EXERCISE GOAL: Every entry is to be set down a second time, precisely as written.

SOURCE INFORMATION:

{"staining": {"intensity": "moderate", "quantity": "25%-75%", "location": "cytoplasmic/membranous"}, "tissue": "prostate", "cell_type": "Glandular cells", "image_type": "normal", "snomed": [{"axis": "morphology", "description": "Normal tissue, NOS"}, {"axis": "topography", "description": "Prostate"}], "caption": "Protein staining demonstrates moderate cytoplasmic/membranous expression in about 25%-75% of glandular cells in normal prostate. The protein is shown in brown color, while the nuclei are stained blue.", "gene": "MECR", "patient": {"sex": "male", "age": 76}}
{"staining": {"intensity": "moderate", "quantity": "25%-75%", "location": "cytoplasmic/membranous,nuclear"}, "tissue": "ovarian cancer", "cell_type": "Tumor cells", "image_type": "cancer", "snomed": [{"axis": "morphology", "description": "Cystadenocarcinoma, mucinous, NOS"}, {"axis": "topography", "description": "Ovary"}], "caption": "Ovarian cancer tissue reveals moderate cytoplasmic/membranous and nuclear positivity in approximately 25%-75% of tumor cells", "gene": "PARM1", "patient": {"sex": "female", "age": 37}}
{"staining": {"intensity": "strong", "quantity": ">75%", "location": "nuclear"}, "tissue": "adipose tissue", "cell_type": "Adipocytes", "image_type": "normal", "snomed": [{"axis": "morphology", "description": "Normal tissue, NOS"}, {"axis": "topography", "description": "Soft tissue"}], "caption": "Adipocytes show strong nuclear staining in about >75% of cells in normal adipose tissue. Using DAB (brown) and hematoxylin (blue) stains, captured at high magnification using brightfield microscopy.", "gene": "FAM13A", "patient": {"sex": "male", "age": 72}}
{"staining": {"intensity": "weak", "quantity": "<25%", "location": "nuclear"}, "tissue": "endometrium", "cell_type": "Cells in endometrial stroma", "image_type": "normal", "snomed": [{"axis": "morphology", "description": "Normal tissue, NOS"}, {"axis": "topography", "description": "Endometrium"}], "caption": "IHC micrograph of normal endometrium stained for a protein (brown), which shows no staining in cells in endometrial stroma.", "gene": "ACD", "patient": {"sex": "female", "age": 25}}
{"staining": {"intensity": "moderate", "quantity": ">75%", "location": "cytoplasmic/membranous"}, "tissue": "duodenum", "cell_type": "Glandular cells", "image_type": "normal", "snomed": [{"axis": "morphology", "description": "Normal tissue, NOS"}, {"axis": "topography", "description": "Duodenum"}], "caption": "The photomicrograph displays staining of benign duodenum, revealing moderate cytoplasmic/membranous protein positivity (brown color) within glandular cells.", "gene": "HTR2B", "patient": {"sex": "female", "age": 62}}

PROBLEM SOLUTION:
{"staining": {"intensity": "moderate", "quantity": "25%-75%", "location": "cytoplasmic/membranous"}, "tissue": "prostate", "cell_type": "Glandular cells", "image_type": "normal", "snomed": [{"axis": "morphology", "description": "Normal tissue, NOS"}, {"axis": "topography", "description": "Prostate"}], "caption": "Protein staining demonstrates moderate cytoplasmic/membranous expression in about 25%-75% of glandular cells in normal prostate. The protein is shown in brown color, while the nuclei are stained blue.", "gene": "MECR", "patient": {"sex": "male", "age": 76}}
{"staining": {"intensity": "moderate", "quantity": "25%-75%", "location": "cytoplasmic/membranous,nuclear"}, "tissue": "ovarian cancer", "cell_type": "Tumor cells", "image_type": "cancer", "snomed": [{"axis": "morphology", "description": "Cystadenocarcinoma, mucinous, NOS"}, {"axis": "topography", "description": "Ovary"}], "caption": "Ovarian cancer tissue reveals moderate cytoplasmic/membranous and nuclear positivity in approximately 25%-75% of tumor cells", "gene": "PARM1", "patient": {"sex": "female", "age": 37}}
{"staining": {"intensity": "strong", "quantity": ">75%", "location": "nuclear"}, "tissue": "adipose tissue", "cell_type": "Adipocytes", "image_type": "normal", "snomed": [{"axis": "morphology", "description": "Normal tissue, NOS"}, {"axis": "topography", "description": "Soft tissue"}], "caption": "Adipocytes show strong nuclear staining in about >75% of cells in normal adipose tissue. Using DAB (brown) and hematoxylin (blue) stains, captured at high magnification using brightfield microscopy.", "gene": "FAM13A", "patient": {"sex": "male", "age": 72}}
{"staining": {"intensity": "weak", "quantity": "<25%", "location": "nuclear"}, "tissue": "endometrium", "cell_type": "Cells in endometrial stroma", "image_type": "normal", "snomed": [{"axis": "morphology", "description": "Normal tissue, NOS"}, {"axis": "topography", "description": "Endometrium"}], "caption": "IHC micrograph of normal endometrium stained for a protein (brown), which shows no staining in cells in endometrial stroma.", "gene": "ACD", "patient": {"sex": "female", "age": 25}}
{"staining": {"intensity": "moderate", "quantity": ">75%", "location": "cytoplasmic/membranous"}, "tissue": "duodenum", "cell_type": "Glandular cells", "image_type": "normal", "snomed": [{"axis": "morphology", "description": "Normal tissue, NOS"}, {"axis": "topography", "description": "Duodenum"}], "caption": "The photomicrograph displays staining of benign duodenum, revealing moderate cytoplasmic/membranous protein positivity (brown color) within glandular cells.", "gene": "HTR2B", "patient": {"sex": "female", "age": 62}}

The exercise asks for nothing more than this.